**Exercise instructions:** Copy every line of the records below verbatim, without changing a single character.

**Available records:**

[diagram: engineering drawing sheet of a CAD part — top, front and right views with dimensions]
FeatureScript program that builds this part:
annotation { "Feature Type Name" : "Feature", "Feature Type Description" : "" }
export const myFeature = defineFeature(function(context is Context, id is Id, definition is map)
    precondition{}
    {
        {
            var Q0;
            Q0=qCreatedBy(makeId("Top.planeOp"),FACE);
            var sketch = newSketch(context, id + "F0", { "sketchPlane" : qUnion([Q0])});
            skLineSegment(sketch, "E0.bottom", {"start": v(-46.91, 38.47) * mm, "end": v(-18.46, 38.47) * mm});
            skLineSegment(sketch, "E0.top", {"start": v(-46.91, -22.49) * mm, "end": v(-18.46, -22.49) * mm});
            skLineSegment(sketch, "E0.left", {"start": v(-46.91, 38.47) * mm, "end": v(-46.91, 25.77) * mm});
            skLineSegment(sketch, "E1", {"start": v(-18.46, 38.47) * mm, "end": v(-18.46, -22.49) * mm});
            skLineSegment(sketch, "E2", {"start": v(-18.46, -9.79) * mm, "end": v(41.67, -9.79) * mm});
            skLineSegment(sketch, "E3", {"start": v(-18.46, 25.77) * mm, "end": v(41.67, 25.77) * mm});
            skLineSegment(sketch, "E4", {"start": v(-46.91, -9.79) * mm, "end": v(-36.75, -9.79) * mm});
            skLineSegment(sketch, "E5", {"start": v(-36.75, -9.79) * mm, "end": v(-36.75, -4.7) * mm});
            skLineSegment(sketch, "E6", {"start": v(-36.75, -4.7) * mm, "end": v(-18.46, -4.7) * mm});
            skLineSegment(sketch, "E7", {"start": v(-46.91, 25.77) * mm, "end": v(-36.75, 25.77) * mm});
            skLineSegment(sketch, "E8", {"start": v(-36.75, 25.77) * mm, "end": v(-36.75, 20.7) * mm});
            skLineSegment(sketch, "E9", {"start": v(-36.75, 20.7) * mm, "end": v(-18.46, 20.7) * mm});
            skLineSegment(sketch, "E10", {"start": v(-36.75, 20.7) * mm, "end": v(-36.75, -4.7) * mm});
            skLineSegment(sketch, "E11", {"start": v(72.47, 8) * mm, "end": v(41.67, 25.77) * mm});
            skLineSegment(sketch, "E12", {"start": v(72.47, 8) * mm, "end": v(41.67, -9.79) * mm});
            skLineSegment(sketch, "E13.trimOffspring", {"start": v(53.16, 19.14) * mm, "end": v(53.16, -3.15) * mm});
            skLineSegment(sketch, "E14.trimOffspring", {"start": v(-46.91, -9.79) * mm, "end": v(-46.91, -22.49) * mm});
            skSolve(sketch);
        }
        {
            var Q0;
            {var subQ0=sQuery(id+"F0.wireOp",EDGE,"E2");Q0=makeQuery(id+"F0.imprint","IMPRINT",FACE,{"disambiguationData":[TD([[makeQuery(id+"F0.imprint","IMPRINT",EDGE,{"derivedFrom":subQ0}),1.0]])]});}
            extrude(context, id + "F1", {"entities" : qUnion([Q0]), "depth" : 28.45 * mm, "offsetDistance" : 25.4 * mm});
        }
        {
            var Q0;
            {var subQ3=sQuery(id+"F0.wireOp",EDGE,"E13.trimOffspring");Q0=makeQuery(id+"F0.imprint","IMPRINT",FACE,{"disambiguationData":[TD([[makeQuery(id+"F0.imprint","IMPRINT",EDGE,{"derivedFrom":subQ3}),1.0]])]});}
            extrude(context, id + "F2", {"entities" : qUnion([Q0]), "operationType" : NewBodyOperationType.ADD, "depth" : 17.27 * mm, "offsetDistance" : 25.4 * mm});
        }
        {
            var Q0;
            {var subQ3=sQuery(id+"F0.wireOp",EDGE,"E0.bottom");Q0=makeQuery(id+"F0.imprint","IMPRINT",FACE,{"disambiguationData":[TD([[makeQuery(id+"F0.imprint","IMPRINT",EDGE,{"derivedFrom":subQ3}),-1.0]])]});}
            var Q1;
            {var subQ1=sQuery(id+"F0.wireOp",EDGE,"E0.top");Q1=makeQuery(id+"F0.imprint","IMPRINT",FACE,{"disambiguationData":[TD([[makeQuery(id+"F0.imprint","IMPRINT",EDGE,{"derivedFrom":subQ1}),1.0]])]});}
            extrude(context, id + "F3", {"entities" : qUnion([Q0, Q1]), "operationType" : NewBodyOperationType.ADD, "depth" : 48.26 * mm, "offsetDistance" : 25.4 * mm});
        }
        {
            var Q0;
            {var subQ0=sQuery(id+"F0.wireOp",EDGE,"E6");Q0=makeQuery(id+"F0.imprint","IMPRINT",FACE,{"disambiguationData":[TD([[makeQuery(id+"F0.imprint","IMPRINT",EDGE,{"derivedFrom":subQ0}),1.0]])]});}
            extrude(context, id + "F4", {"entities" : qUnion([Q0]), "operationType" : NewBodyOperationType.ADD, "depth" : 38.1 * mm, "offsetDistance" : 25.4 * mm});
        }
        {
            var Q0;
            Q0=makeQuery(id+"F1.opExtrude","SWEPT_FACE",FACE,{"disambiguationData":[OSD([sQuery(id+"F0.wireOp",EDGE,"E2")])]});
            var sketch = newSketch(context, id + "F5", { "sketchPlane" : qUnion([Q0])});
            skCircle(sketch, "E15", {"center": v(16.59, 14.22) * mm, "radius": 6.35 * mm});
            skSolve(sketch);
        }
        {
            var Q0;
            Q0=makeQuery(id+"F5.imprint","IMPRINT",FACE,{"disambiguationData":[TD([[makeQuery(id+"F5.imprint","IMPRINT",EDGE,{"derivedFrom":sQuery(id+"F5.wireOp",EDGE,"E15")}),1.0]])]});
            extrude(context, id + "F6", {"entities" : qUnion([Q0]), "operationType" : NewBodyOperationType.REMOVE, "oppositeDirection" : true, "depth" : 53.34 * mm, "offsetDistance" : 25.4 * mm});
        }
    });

**Solution:**
[diagram: engineering drawing sheet of a CAD part — top, front and right views with dimensions]
FeatureScript program that builds this part:
annotation { "Feature Type Name" : "Feature", "Feature Type Description" : "" }
export const myFeature = defineFeature(function(context is Context, id is Id, definition is map)
    precondition{}
    {
        {
            var Q0;
            Q0=qCreatedBy(makeId("Top.planeOp"),FACE);
            var sketch = newSketch(context, id + "F0", { "sketchPlane" : qUnion([Q0])});
            skLineSegment(sketch, "E0.bottom", {"start": v(-46.91, 38.47) * mm, "end": v(-18.46, 38.47) * mm});
            skLineSegment(sketch, "E0.top", {"start": v(-46.91, -22.49) * mm, "end": v(-18.46, -22.49) * mm});
            skLineSegment(sketch, "E0.left", {"start": v(-46.91, 38.47) * mm, "end": v(-46.91, 25.77) * mm});
            skLineSegment(sketch, "E1", {"start": v(-18.46, 38.47) * mm, "end": v(-18.46, -22.49) * mm});
            skLineSegment(sketch, "E2", {"start": v(-18.46, -9.79) * mm, "end": v(41.67, -9.79) * mm});
            skLineSegment(sketch, "E3", {"start": v(-18.46, 25.77) * mm, "end": v(41.67, 25.77) * mm});
            skLineSegment(sketch, "E4", {"start": v(-46.91, -9.79) * mm, "end": v(-36.75, -9.79) * mm});
            skLineSegment(sketch, "E5", {"start": v(-36.75, -9.79) * mm, "end": v(-36.75, -4.7) * mm});
            skLineSegment(sketch, "E6", {"start": v(-36.75, -4.7) * mm, "end": v(-18.46, -4.7) * mm});
            skLineSegment(sketch, "E7", {"start": v(-46.91, 25.77) * mm, "end": v(-36.75, 25.77) * mm});
            skLineSegment(sketch, "E8", {"start": v(-36.75, 25.77) * mm, "end": v(-36.75, 20.7) * mm});
            skLineSegment(sketch, "E9", {"start": v(-36.75, 20.7) * mm, "end": v(-18.46, 20.7) * mm});
            skLineSegment(sketch, "E10", {"start": v(-36.75, 20.7) * mm, "end": v(-36.75, -4.7) * mm});
            skLineSegment(sketch, "E11", {"start": v(72.47, 8) * mm, "end": v(41.67, 25.77) * mm});
            skLineSegment(sketch, "E12", {"start": v(72.47, 8) * mm, "end": v(41.67, -9.79) * mm});
            skLineSegment(sketch, "E13.trimOffspring", {"start": v(53.16, 19.14) * mm, "end": v(53.16, -3.15) * mm});
            skLineSegment(sketch, "E14.trimOffspring", {"start": v(-46.91, -9.79) * mm, "end": v(-46.91, -22.49) * mm});
            skSolve(sketch);
        }
        {
            var Q0;
            {var subQ0=sQuery(id+"F0.wireOp",EDGE,"E2");Q0=makeQuery(id+"F0.imprint","IMPRINT",FACE,{"disambiguationData":[TD([[makeQuery(id+"F0.imprint","IMPRINT",EDGE,{"derivedFrom":subQ0}),1.0]])]});}
            extrude(context, id + "F1", {"entities" : qUnion([Q0]), "depth" : 28.45 * mm, "offsetDistance" : 25.4 * mm});
        }
        {
            var Q0;
            {var subQ3=sQuery(id+"F0.wireOp",EDGE,"E13.trimOffspring");Q0=makeQuery(id+"F0.imprint","IMPRINT",FACE,{"disambiguationData":[TD([[makeQuery(id+"F0.imprint","IMPRINT",EDGE,{"derivedFrom":subQ3}),1.0]])]});}
            extrude(context, id + "F2", {"entities" : qUnion([Q0]), "operationType" : NewBodyOperationType.ADD, "depth" : 17.27 * mm, "offsetDistance" : 25.4 * mm});
        }
        {
            var Q0;
            {var subQ3=sQuery(id+"F0.wireOp",EDGE,"E0.bottom");Q0=makeQuery(id+"F0.imprint","IMPRINT",FACE,{"disambiguationData":[TD([[makeQuery(id+"F0.imprint","IMPRINT",EDGE,{"derivedFrom":subQ3}),-1.0]])]});}
            var Q1;
            {var subQ1=sQuery(id+"F0.wireOp",EDGE,"E0.top");Q1=makeQuery(id+"F0.imprint","IMPRINT",FACE,{"disambiguationData":[TD([[makeQuery(id+"F0.imprint","IMPRINT",EDGE,{"derivedFrom":subQ1}),1.0]])]});}
            extrude(context, id + "F3", {"entities" : qUnion([Q0, Q1]), "operationType" : NewBodyOperationType.ADD, "depth" : 48.26 * mm, "offsetDistance" : 25.4 * mm});
        }
        {
            var Q0;
            {var subQ0=sQuery(id+"F0.wireOp",EDGE,"E6");Q0=makeQuery(id+"F0.imprint","IMPRINT",FACE,{"disambiguationData":[TD([[makeQuery(id+"F0.imprint","IMPRINT",EDGE,{"derivedFrom":subQ0}),1.0]])]});}
            extrude(context, id + "F4", {"entities" : qUnion([Q0]), "operationType" : NewBodyOperationType.ADD, "depth" : 38.1 * mm, "offsetDistance" : 25.4 * mm});
        }
        {
            var Q0;
            Q0=makeQuery(id+"F1.opExtrude","SWEPT_FACE",FACE,{"disambiguationData":[OSD([sQuery(id+"F0.wireOp",EDGE,"E2")])]});
            var sketch = newSketch(context, id + "F5", { "sketchPlane" : qUnion([Q0])});
            skCircle(sketch, "E15", {"center": v(16.59, 14.22) * mm, "radius": 6.35 * mm});
            skSolve(sketch);
        }
        {
            var Q0;
            Q0=makeQuery(id+"F5.imprint","IMPRINT",FACE,{"disambiguationData":[TD([[makeQuery(id+"F5.imprint","IMPRINT",EDGE,{"derivedFrom":sQuery(id+"F5.wireOp",EDGE,"E15")}),1.0]])]});
            extrude(context, id + "F6", {"entities" : qUnion([Q0]), "operationType" : NewBodyOperationType.REMOVE, "oppositeDirection" : true, "depth" : 53.34 * mm, "offsetDistance" : 25.4 * mm});
        }
    });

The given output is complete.